Please be aware that this is a voluntary help forum. Sometimes on the weekend the person who knows a fix to your problem may not be online.

running_rabbit07
August 30th, 2009, 09:27 PM
Read my post. Same problem. Same graphics card. No solution, even with fglxr. Though I did get further than you in the upgrade. I also have minor graphics problems on a laptop 9.04 fresh install though not as crippling. I think 8.10 is stable, 9.04 is buggy.

Other than the upgrade process, I have had no problems with Jaunty. I have installed it on multiple machines and it has ran greatly.

new_to
August 30th, 2009, 11:08 PM
Pop in 8.10 and re-install. If you have a separate /home partition, specify that the partition manager not format but use as /home. If you don't have separate /home then boot with a live CD and try to copy your data files to another hard drive. The problem will be permission and not having access to sudo from the live CD. Someone here may surely know a work around that. Other method may be to connect the 9.04 HDD to another linux box (or windows with ext3 capability) and move the files.

I would like to keep same settings/applications/etc. as I had it before, if I re-install 8.10 is it going to overwrite all of my data?


Burn the 9.04 intsall and do a clean install.

If there are files you need to back up first, then you can boot via the LiveCD and back them up.

If you dan't already have one, when you do your install be it 8.10 or 9.04 you should make a /home partition to make upgrades and clean installs easier.

Honestly I have yet to here anyone say they upgraded from 8.10 to 9.04 without having major issues. I have tried it with 2 different machines and both failed to upgrade.

Please be aware that this is a voluntary help forum. Sometimes on the weekend the person who knows a fix to your problem may not be online.

Thanks, I saw the thread going to the second page each time before I replied, I guess because it's the weekend I have too much spare time and was ignoring the fact experts might have life outside the board :P.

I'll try to look for this LiveCD everybody's talking about and continue from there ... I really don't want to go back to Windows.

new_to
September 2nd, 2009, 04:50 PM
I didn't do anything yet as I can't backup the data, LiveCD wont boot on that machine (I get the same screen), I even tried to disable the Video Card and work with the one on board ... with no success.

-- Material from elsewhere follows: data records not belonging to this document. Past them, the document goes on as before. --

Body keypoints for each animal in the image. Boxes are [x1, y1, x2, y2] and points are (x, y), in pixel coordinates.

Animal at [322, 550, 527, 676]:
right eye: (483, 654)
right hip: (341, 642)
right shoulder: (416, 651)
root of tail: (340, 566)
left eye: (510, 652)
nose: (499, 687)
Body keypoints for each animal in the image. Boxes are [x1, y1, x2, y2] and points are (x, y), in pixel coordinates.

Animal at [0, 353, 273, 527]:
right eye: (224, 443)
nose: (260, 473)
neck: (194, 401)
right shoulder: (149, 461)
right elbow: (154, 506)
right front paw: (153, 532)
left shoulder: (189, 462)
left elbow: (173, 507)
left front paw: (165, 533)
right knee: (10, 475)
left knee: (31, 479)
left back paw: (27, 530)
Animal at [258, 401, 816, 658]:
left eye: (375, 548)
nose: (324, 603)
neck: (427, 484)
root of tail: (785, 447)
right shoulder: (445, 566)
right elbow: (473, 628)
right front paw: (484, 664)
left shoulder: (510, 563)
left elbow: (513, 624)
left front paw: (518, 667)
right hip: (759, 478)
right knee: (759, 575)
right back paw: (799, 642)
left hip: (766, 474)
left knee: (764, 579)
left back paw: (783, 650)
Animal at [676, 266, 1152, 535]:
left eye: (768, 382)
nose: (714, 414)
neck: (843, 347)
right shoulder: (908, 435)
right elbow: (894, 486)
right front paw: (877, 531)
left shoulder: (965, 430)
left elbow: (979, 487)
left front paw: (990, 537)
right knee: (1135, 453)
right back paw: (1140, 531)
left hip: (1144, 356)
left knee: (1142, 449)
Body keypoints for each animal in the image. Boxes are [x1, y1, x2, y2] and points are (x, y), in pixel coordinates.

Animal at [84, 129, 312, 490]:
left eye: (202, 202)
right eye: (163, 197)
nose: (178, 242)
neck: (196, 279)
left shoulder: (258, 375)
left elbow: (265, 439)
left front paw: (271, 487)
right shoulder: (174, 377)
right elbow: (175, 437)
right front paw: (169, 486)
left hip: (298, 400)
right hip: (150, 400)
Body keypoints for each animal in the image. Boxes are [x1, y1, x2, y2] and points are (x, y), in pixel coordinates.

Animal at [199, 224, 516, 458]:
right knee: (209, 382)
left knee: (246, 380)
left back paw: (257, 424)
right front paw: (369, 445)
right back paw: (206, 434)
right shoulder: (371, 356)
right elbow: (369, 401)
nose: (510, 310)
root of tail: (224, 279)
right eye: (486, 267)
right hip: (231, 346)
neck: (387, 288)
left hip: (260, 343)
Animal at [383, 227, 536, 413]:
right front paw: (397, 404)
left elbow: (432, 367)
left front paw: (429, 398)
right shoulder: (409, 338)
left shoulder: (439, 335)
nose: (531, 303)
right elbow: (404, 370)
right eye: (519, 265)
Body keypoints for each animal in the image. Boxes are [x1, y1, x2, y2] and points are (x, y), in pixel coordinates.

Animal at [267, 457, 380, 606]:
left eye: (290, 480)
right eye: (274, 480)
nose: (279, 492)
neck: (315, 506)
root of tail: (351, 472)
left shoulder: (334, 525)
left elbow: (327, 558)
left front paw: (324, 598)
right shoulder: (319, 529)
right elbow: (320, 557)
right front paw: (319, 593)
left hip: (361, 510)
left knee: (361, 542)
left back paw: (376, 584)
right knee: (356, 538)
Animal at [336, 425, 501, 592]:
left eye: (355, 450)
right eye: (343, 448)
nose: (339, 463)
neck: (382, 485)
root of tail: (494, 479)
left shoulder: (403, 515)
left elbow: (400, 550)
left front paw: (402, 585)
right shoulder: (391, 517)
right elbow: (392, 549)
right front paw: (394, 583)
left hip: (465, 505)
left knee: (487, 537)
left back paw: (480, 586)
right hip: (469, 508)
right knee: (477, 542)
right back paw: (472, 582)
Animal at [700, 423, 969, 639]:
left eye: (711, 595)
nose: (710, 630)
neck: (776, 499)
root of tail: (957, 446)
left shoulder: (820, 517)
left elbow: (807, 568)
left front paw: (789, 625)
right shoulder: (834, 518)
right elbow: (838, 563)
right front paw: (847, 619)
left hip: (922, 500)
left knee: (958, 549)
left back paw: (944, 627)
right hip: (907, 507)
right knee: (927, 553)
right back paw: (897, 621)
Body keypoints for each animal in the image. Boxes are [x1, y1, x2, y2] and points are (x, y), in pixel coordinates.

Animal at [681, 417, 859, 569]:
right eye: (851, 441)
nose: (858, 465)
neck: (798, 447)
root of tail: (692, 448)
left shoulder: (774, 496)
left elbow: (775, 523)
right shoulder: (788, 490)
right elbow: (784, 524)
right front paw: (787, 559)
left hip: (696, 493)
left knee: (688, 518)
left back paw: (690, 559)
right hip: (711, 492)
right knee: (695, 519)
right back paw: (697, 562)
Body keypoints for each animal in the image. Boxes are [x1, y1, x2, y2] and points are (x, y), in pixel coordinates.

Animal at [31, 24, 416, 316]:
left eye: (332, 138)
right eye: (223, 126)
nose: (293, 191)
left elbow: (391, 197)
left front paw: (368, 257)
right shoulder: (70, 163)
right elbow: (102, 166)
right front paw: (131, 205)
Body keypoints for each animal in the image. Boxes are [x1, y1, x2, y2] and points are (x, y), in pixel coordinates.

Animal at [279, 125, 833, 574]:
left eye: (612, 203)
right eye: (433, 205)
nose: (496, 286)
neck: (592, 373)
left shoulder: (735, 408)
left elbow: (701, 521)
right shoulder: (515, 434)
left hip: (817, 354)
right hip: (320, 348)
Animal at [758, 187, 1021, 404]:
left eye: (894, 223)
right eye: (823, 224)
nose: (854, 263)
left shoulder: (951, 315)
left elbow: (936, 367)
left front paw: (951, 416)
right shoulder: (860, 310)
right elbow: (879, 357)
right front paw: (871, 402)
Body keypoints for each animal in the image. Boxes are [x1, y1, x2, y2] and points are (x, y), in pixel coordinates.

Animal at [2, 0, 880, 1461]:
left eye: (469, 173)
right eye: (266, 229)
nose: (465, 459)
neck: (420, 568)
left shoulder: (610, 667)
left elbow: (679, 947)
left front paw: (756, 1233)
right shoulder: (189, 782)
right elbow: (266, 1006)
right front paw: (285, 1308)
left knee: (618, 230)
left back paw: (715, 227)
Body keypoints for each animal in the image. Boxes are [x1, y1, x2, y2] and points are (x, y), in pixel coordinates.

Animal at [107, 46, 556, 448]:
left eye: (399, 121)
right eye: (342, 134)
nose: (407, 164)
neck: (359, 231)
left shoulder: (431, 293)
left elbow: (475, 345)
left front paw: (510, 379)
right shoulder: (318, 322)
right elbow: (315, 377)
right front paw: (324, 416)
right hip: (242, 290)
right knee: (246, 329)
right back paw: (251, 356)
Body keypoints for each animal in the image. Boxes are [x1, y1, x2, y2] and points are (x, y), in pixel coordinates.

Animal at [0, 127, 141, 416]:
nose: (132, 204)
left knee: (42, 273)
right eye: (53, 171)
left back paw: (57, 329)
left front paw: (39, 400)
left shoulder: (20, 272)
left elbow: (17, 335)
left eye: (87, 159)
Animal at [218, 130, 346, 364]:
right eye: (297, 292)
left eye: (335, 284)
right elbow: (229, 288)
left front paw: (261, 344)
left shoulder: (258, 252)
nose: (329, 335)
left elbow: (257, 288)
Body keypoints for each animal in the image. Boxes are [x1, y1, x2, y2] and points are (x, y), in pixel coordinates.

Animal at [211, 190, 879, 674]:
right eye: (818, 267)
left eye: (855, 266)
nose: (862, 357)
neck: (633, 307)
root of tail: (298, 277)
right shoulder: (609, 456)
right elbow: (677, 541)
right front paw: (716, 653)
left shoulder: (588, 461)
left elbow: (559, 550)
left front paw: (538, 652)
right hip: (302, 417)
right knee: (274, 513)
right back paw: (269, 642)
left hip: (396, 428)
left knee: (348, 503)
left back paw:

Is there any other solution that can "FIX" the current installation? Do you think they're going to release a working version of 9.04?

brett-
September 5th, 2009, 03:32 PM
If the live CD won't boot and you have the optical drive set in the BIOS as first boot device then you may have a problem with your machine. If it is an older machine, clear the CMOS and set optical drive to boot first in BIOS. If that does not work, replace the small battery on the mother board.

I prefer the Ubuntu i386 alternate install CD (you don't need the live overhead as you've seen it all before).